Le malattie rare sono quelle che colpiscono meno di 1 persona ogni 2.000 abitanti. Si stima che nel mondo esistano tra 6.000 e 8.000 malattie di questo tipo, molte delle quali genetiche e croniche. In Argentina, la Ley 26.689 (approvata nel 2011) garantisce l'accesso a diagnosi, trattamento e monitoraggio, ma la sua implementazione resta disomogenea sul territorio.
Cosa dice il rapporto del NYT?
L'articolo documenta casi reali di pazienti che hanno atteso anni per ottenere una diagnosi, la carenza di specialisti nel sistema pubblico e l'impatto del collasso sanitario durante la pandemia, che ha interrotto trattamenti e controlli medici.
L'impatto della pandemia
Durante l'emergenza sanitaria (2020-2021), molti ospedali di riferimento hanno sospeso visite programmate e interventi chirurgici.
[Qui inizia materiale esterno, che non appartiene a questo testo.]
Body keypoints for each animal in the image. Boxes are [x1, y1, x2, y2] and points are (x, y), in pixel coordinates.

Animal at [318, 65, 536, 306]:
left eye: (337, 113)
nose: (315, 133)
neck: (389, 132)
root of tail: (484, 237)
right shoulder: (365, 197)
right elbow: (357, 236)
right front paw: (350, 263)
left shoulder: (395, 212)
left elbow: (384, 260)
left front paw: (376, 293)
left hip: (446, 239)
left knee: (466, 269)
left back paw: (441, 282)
Per i pazienti con malattie rare, questo ha significato l'interruzione di terapie essenziali, l'impossibilità di accedere a farmaci ad alto costo e il ritardo nelle diagnosi che, in alcuni casi, è risultato fatale.
Il rapporto evidenzia inoltre che solo il 30% dei pazienti con malattie rare in Argentina ottiene una diagnosi certa, e molti aspettano tra i 5 e i 10 anni per riceverla. La mancanza di registri nazionali aggiornati e la scarsa formazione medica su queste patologie sono indicate come cause principali.
Dati chiave per comprendere la portata
| Indicatore | Dato |
|---|---|
| Persone colpite in Argentina | Oltre 3 milioni |
| Malattie rare identificate | Tra 6.000 e 8.000 |
| Tempo medio per la diagnosi | Da 5 a 10 anni |
| Pazienti con diagnosi certa | Solo il 30% |
| Legge che garantisce l'assistenza | Ley 26.689 (2011) |
Le richieste dei pazienti
Le organizzazioni di pazienti e gli specialisti consultati dal NYT concordano sulla necessità di:
- Creare un registro nazionale dei pazienti con malattie rare.
- Rafforzare la formazione medica sulle malattie poco frequenti.
- Garantire la copertura dei farmaci ad alto costo in tutto il Paese.
- Ridurre i tempi di diagnosi con reti di riferimento specializzate.
La pandemia ha lasciato una lezione importante: il sistema sanitario argentino deve essere preparato per non lasciare indietro i pazienti più vulnerabili, anche in tempi di crisi. Dare visibilità a questo problema è il primo passo verso soluzioni concrete.
Contesto per il lettore italiano
In Europa, una malattia è definita rara quando colpisce non più di 5 persone ogni 10.000. In Argentina, la legge 26.689 del 2011 ha istituito il Programa Nacional de Enfermedades Poco Frecuentes per garantire assistenza integrale, ma le difficoltà di accesso restano significative, soprattutto nelle province più lontane da Buenos Aires.